Building on the above high-impact strategy – Kedar Parikh’s, Product Head at Netcore, session on being an “Aatmanirbhar” or self-empowered PM in the era of product-led growth” highlighted examples of how a simple nudge or contextual walkthrough could help real brands improve their user retention rates, enhance user activation, push feature discovery, and optimize conversion funnels.
While you’re at it, make sure to not annoy your users and hamper their in-app experiences. To this, Varun Ramamurthy, CEO & Co-founder at Hansel.io, added that every option you provide to a user, is a choice the user has to make. And, every such choice could be a potential drop-off point. So, everytime you present a choice to a user, you don’t want to force the user to make a choice. Rather, you want them to independently make the choice! This is exactly where you could ‘nudge’ them towards what to do.
It always has to be the right nudge, for the right user, and at the right time.
3.Data-driven experimentation: For best results
Running data-driven experiments, experiments, and a few more growth experiments are critical to understand the potential upsides of implementing a new feature or design. Sounds daunting on the surface, right?
The good news here is that these experiments can now be facilitated easily through A/B testing where you simply roll-out certain features to a certain set of users or simply roll-out two variants of a feature to see which one works best for you. Here’s where one of India’s leading mobile gaming platforms, Mobile Premier League (MPL) also succeeded in optimizing its home screen layout and understanding its users’ response to new features and games.
Do you know why Trivago’s ad went so viral? Due credits to A/B testing there!
Every brand, across every industry can now leverage experimentation to unlock the true growth potential of a product. It’s time for PMs to put their faith into the HEAL (hypothesis, experiment, analysis and learning) framework – as shared by Harsh Jain, CEO at Dream11 – who further vouched for experimentation and growth being the source of agility for product teams to deliver value and rightly communicate benefits to users.
Put experimentation at the centre of your product roadmap and you’re on the right path to scaling product-led growth.
4.Data science: Connect the dots
Something great can come out of all these aspects outlined above – if and only if – you can leverage the power of data science to help overcome the biggest growth challenges you face.
The best way to go about this? ‘Start asking questions to your data’ as says Sidharth, Product & Design at Headout.
It’s important to break down every step of the user journey, decode, and analyze user behaviour right from the time they discover you to the time they actually initiate a monetary transaction (or relevant conversion event) on your platform. How many times has a user clicked on a particular feature? How many times did the user launch your app and undertook a trackable action? At what point did the user drop-off? And the list goes on!
These are the questions that every product manager needs to answer.

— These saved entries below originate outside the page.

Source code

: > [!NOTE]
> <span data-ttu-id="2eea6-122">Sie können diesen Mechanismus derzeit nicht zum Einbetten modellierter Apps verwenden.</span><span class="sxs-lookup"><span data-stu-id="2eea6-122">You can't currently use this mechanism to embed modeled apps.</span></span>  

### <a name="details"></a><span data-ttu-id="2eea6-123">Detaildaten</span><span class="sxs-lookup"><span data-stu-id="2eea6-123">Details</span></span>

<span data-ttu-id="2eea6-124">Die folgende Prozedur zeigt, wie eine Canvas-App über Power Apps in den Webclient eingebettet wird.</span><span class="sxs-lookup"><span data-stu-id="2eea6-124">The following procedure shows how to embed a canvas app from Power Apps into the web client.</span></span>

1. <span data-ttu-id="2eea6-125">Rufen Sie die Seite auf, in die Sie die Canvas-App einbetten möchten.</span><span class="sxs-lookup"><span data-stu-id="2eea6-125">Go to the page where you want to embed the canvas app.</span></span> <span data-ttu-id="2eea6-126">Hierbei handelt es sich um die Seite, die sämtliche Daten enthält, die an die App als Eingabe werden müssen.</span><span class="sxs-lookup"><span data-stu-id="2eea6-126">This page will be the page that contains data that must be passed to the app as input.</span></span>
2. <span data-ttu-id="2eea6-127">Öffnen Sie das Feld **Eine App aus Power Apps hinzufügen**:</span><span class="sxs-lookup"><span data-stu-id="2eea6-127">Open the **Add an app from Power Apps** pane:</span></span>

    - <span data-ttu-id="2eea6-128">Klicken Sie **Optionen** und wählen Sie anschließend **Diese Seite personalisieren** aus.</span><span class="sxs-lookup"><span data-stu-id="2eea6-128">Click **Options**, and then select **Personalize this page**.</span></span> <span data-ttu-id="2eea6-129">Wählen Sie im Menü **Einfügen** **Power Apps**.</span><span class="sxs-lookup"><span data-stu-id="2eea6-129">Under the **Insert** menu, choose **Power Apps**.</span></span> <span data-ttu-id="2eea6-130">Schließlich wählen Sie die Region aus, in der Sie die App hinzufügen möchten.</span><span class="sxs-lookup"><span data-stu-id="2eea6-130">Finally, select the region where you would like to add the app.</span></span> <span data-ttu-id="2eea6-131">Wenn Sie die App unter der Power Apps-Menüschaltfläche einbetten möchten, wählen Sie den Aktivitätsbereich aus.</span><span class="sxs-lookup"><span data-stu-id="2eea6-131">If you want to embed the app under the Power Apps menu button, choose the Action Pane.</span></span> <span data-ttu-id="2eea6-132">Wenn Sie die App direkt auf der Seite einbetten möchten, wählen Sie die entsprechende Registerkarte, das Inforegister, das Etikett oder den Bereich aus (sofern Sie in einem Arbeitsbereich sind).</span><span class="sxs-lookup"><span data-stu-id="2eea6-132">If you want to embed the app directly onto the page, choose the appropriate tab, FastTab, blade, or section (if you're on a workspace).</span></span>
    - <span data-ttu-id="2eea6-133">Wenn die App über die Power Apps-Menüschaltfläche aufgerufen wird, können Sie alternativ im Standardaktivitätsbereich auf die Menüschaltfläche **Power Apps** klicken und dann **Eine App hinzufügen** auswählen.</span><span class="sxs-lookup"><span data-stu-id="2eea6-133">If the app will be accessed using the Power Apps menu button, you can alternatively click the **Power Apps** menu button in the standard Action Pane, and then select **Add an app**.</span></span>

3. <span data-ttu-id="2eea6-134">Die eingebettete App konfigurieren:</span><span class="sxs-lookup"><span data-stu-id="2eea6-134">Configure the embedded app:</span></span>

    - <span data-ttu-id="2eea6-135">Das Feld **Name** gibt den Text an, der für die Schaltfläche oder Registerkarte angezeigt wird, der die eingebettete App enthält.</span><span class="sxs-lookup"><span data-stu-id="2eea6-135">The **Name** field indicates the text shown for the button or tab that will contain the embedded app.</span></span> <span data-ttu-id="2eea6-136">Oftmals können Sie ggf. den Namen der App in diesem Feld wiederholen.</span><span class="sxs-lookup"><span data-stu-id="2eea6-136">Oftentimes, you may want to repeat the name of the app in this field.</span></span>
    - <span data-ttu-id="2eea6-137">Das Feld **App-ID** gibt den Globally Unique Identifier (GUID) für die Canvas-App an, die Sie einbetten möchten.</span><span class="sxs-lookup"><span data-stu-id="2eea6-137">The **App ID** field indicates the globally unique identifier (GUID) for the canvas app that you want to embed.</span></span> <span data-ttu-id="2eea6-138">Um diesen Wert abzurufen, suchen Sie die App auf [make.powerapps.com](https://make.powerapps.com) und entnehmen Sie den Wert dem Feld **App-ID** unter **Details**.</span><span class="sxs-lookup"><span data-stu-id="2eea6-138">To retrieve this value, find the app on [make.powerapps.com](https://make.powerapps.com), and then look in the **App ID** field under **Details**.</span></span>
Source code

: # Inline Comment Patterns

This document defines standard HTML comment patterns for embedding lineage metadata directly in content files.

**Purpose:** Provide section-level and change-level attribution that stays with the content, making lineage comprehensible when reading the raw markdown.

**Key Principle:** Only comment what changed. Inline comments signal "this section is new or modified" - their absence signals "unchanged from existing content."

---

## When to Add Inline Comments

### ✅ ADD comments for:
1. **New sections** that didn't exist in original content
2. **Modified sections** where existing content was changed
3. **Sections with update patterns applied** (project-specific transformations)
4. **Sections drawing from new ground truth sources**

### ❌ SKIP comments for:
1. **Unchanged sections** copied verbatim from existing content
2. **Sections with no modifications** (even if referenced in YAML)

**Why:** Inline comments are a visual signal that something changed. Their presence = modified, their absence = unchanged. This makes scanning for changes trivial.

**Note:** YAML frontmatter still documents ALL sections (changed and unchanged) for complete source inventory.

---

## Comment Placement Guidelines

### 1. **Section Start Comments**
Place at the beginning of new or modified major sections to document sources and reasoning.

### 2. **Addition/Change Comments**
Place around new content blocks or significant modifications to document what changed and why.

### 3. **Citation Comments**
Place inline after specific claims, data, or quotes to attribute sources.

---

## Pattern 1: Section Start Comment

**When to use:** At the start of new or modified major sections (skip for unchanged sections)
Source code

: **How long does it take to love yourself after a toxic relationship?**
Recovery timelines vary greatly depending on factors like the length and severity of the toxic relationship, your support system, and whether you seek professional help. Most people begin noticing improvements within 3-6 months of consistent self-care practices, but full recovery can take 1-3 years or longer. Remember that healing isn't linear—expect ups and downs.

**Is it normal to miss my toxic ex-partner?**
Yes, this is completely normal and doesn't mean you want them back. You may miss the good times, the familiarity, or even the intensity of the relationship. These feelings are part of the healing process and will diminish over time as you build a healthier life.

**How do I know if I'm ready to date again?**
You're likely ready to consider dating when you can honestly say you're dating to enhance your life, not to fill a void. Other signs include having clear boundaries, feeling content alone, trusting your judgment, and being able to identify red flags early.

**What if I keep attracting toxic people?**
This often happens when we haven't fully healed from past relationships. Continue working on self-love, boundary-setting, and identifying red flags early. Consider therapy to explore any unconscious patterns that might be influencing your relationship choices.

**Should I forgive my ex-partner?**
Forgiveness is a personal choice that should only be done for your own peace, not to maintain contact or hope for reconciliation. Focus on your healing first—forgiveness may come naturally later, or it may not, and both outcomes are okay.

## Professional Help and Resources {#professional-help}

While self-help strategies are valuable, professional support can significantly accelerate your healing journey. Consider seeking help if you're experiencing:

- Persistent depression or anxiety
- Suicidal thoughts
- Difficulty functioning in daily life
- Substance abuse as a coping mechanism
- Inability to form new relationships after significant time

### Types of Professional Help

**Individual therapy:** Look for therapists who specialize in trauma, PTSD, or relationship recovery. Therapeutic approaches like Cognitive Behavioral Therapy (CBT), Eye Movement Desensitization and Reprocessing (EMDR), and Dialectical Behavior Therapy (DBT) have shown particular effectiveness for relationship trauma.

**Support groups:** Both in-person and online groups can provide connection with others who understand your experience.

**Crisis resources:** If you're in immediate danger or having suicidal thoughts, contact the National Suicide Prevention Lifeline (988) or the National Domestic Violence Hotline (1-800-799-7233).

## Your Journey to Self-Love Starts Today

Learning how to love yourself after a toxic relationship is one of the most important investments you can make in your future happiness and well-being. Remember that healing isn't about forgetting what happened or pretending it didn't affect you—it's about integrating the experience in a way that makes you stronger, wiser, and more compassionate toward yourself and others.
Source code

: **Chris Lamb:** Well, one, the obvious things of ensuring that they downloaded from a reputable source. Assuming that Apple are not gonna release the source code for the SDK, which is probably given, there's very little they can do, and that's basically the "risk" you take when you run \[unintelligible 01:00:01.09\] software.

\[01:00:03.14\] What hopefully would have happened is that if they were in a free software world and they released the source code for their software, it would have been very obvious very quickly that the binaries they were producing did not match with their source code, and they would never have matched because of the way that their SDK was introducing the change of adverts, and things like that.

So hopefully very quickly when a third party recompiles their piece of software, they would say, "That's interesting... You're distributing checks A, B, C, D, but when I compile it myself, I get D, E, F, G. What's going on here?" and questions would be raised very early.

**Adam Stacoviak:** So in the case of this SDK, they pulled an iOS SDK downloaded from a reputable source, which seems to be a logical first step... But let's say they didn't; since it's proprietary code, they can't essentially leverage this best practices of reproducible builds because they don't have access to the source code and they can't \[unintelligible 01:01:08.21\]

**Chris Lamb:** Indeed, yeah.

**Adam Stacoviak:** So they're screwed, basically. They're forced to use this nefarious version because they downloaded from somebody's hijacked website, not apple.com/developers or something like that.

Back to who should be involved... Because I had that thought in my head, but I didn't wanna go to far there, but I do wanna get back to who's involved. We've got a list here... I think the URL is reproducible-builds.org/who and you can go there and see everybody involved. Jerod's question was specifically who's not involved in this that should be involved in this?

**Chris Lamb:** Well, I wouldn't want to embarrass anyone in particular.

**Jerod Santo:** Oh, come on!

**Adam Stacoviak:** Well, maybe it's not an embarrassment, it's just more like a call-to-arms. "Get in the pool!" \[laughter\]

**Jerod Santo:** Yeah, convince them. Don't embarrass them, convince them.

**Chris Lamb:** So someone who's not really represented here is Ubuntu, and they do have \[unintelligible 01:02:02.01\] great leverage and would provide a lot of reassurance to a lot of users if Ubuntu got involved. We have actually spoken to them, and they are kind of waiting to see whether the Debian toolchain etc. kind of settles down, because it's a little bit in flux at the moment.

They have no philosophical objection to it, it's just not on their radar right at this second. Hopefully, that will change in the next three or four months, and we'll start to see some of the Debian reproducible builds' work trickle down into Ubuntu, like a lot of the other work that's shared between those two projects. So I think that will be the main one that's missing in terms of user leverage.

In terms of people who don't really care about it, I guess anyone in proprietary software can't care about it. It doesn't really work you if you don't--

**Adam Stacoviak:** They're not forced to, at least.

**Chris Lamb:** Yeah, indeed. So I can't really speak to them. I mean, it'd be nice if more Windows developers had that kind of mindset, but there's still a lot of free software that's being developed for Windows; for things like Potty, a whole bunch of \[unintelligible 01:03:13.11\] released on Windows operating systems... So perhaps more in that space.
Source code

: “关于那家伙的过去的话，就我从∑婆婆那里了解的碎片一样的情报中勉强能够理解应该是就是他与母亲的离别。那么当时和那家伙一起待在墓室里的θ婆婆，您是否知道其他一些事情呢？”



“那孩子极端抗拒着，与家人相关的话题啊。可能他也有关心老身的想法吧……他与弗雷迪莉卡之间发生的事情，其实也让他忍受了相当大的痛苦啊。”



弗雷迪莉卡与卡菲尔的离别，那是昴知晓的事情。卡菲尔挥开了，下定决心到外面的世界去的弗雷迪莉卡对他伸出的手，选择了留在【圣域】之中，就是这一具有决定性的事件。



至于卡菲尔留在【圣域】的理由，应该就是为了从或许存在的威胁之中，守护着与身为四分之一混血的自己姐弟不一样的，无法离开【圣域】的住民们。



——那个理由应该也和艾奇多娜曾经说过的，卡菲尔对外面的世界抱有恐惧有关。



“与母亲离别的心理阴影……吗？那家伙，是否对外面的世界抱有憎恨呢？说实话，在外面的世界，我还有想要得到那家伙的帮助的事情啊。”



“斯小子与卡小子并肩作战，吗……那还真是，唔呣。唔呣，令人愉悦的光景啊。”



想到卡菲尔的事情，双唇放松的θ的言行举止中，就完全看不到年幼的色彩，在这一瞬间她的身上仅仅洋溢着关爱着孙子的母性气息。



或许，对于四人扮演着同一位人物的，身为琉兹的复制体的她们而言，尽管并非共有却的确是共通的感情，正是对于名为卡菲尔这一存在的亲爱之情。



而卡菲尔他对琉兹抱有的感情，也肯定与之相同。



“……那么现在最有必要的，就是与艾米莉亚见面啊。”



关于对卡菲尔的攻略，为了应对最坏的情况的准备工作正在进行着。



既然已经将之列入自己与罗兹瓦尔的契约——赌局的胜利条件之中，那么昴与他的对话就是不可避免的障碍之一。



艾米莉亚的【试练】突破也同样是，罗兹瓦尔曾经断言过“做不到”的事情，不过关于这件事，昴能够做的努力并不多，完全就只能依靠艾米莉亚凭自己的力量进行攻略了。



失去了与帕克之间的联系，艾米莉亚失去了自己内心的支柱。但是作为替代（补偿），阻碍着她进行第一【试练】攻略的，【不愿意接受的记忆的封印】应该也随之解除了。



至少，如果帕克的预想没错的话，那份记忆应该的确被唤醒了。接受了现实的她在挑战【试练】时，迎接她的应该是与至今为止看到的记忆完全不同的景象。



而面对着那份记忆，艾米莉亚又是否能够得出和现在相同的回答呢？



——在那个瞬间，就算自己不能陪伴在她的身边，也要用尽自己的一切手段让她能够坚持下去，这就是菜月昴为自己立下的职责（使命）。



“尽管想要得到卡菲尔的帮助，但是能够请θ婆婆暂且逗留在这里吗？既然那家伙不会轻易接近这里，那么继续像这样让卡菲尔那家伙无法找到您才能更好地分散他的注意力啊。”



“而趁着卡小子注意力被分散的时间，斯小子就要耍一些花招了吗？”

Afterall, understanding user behavior and optimizing the user journey is the key to achieving success.
The 3 day event pretty much gives every product manager a larger picture of what the product-led growth era looks like and what are the major aspects that truly differentiate a successful product from an “also-ran”.
Product-led growth is more than just a buzz-phrase. It’s a replicable concept and philosophy that’s here to stay. For just having a good product isn’t everything. Identifying each of these dimensions and acting upon it, is what will decide the path your product-led growth strategy takes.